Performance-based financing is all about public finance and, in many countries, has become central to the public sector reform toolbox. Ministries of finance and local governments see health performance-based financing as part of a strong international movement towards more results-based and client-oriented public finance models inspired by the new public management model. Many countries have embarked on some form of budget reform, including performance-based budgeting, and needs- and performance-based formulas for intergovernmental transfers. The health sector may resist these reforms or pioneer them. The Government of Rwanda, for example, has established performance contracts with departments and district councils for all sectors; the contracts link funds received to performance. The health sector is one of the drivers of the reform and contributes to shaping it.

Delivering results can also win the commitment of ministries of finance to fund the health sector. In Burundi and Rwanda, performance-based financing strengthened the position of the Ministry of Health vis-à-vis the Ministry of Finance by showing a clear link between funding and outcomes. In Rwanda, the performance-based financing budget increased from US$ 0.8 million in 2004 to US$ 8.9 million in 2007. Practical implementation of more transparent public finance management is also a key benefit of performance-based financing. Public expenditure tracking surveys often find that resources allocated for service provision never reach the frontlines.23 A major benefit of performance-based financing is the direct transfer of resources to frontline providers, which dramatically reduces leakages.

Finally, performance-based financing sheds new light on decentralization in the health sector. During the past decades, many countries have invested in ill-conceived decentralization reforms of their health systems. In some cases, these reforms have actually led to a decline in performance.24 The performance-based financing experience suggests that the central level of government should keep decision rights regarding key public health priorities, firmly exercising this right through its purchasing power. At the same time, it should be ready to transfer decision rights related to the delivery of priority health interventions to health facilities. This is consistent with 30 years of policy agenda, which tried to implement primary health care through greater autonomy of health facilities (e.g. the Bamako Initiative in sub-Saharan Africa). Performance-based contracts may also help level the playing field for public, private-for-profit and not-for-profit facilities, an interesting policy option in low-income countries whose health sectors are growingly pluralistic.

Conclusion

We do not pretend that performance-based financing is a panacea; more classical support and mechanisms will remain crucial for strengthening health systems in low-income countries. The strategy has limits: some dimensions of performance are difficult to measure and, therefore, to remunerate. Performance-based financing is difficult to design and implement correctly and some conditions are necessary for its success. As with any provider-payment mechanism, there are short- and long-term side-effects. What is very relevant at one point in time may be counter-productive later. Issues of path dependency will have to be managed. Yet, fee-for-service, a remuneration system which has become an evil in high-income countries, is probably needed in contexts where the main problem is insufficient use of health services.
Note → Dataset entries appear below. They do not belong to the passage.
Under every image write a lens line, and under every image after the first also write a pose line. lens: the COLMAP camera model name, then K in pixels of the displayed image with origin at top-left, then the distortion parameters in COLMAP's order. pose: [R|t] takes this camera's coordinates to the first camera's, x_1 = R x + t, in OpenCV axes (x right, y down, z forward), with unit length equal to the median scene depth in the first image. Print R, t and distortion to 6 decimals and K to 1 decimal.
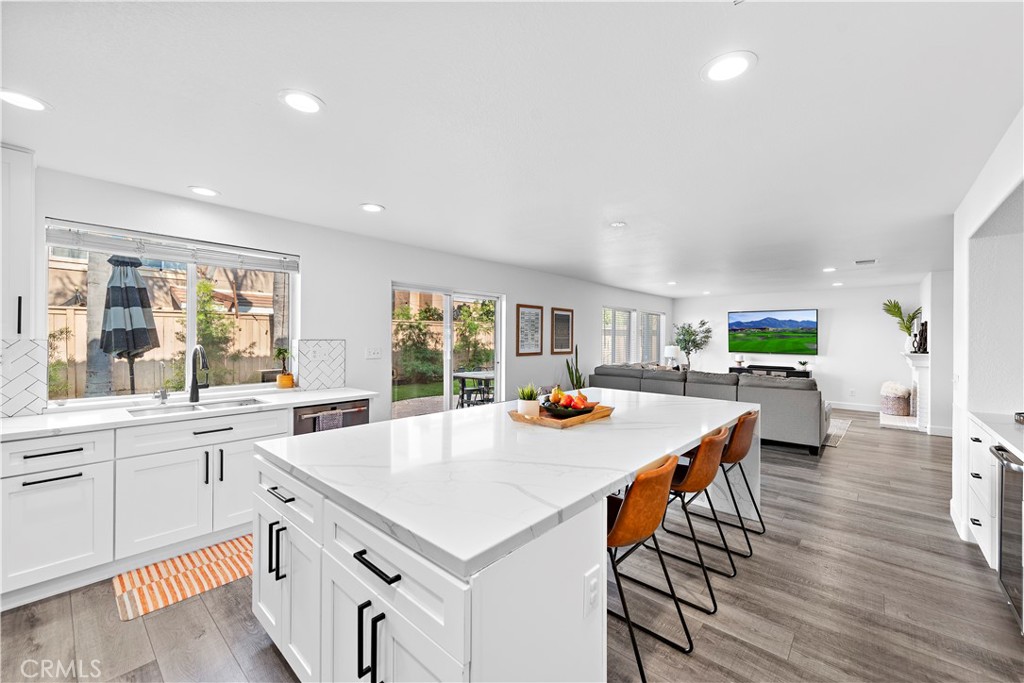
lens RADIAL K [[411.6, 0, 515.4], [0, 411.6, 337.1], [0, 0, 1]] dist [0.020051, -0.000049]
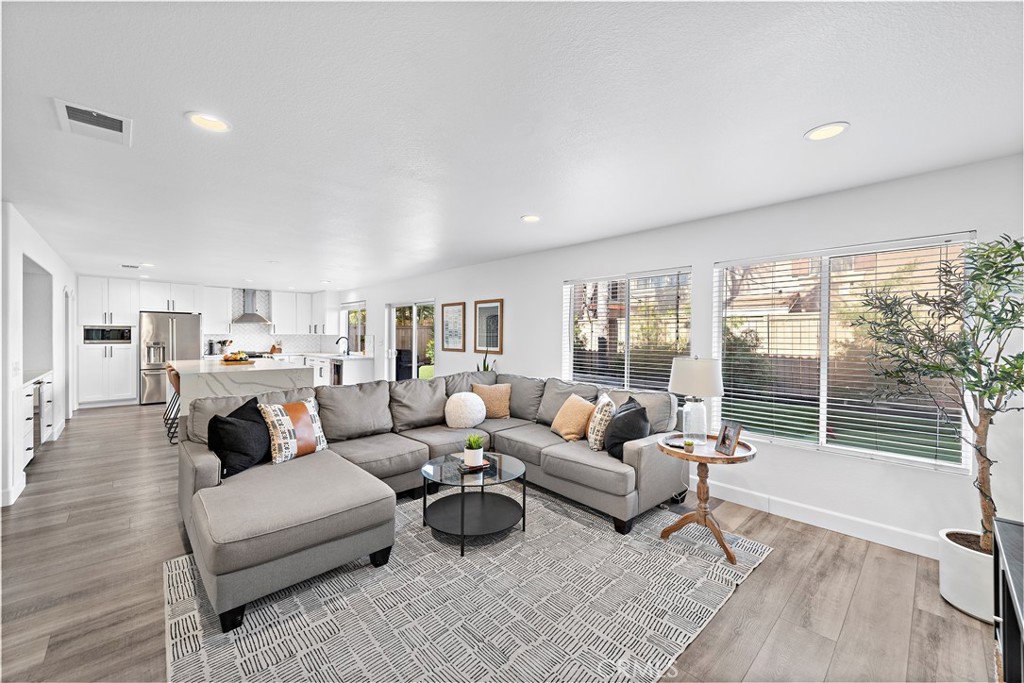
lens RADIAL K [[411.6, 0, 516.0], [0, 411.6, 337.7], [0, 0, 1]] dist [0.020051, -0.000049]
pose [[-0.084107, -0.004828, -0.996445, 0.992227], [-0.006114, 0.999972, -0.004329, 0.012987], [0.996438, 0.005729, -0.084134, 1.164347]]
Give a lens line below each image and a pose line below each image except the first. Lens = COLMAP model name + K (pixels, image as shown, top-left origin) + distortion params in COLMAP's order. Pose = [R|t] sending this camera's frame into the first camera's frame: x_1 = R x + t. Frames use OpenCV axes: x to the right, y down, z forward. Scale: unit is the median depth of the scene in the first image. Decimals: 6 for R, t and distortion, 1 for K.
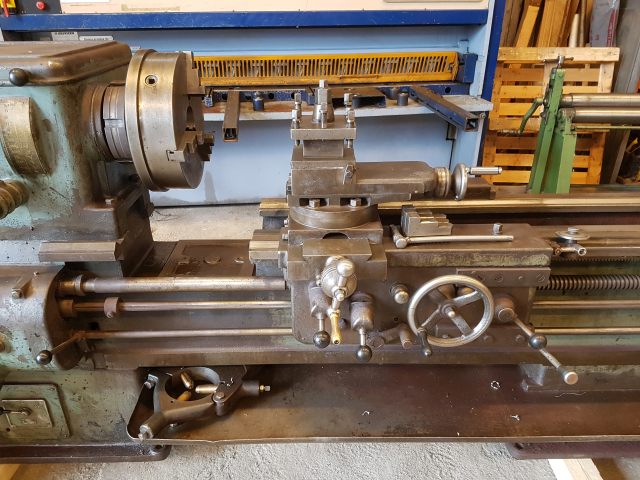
lens RADIAL K [[503.5, 0, 320.0], [0, 503.5, 240.0], [0, 0, 1]] dist [0.055831, -0.109165]
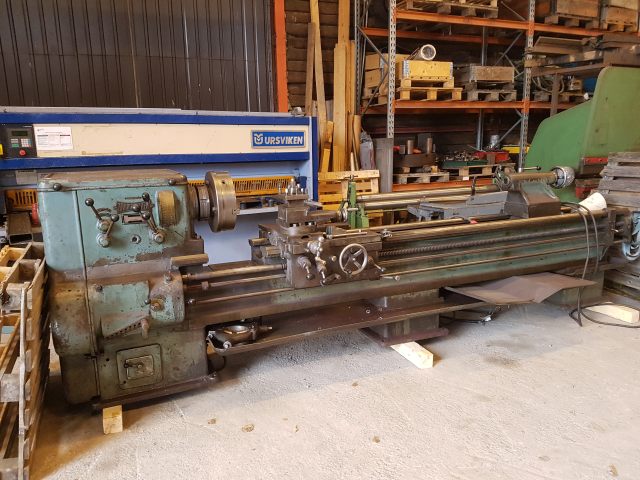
lens RADIAL K [[493.7, 0, 320.0], [0, 493.7, 240.0], [0, 0, 1]] dist [0.215057, -0.424121]
pose [[0.915914, -0.087629, 0.391692, -0.661778], [0.181314, 0.960962, -0.208990, 0.403768], [-0.358087, 0.262436, 0.896047, -0.931780]]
Recent experience in central Africa indicates that these challenges are probably manageable. More interestingly, they have revealed the opportunity for wider reform offered by performance-based financing. If it is incorporated into a broader reform context, it can help address several structural problems facing health systems around the world, problems that have proven intractable for years. This could be the right metric to assess the success of ongoing pilot schemes and mean much more than progress towards a few outcome indicators.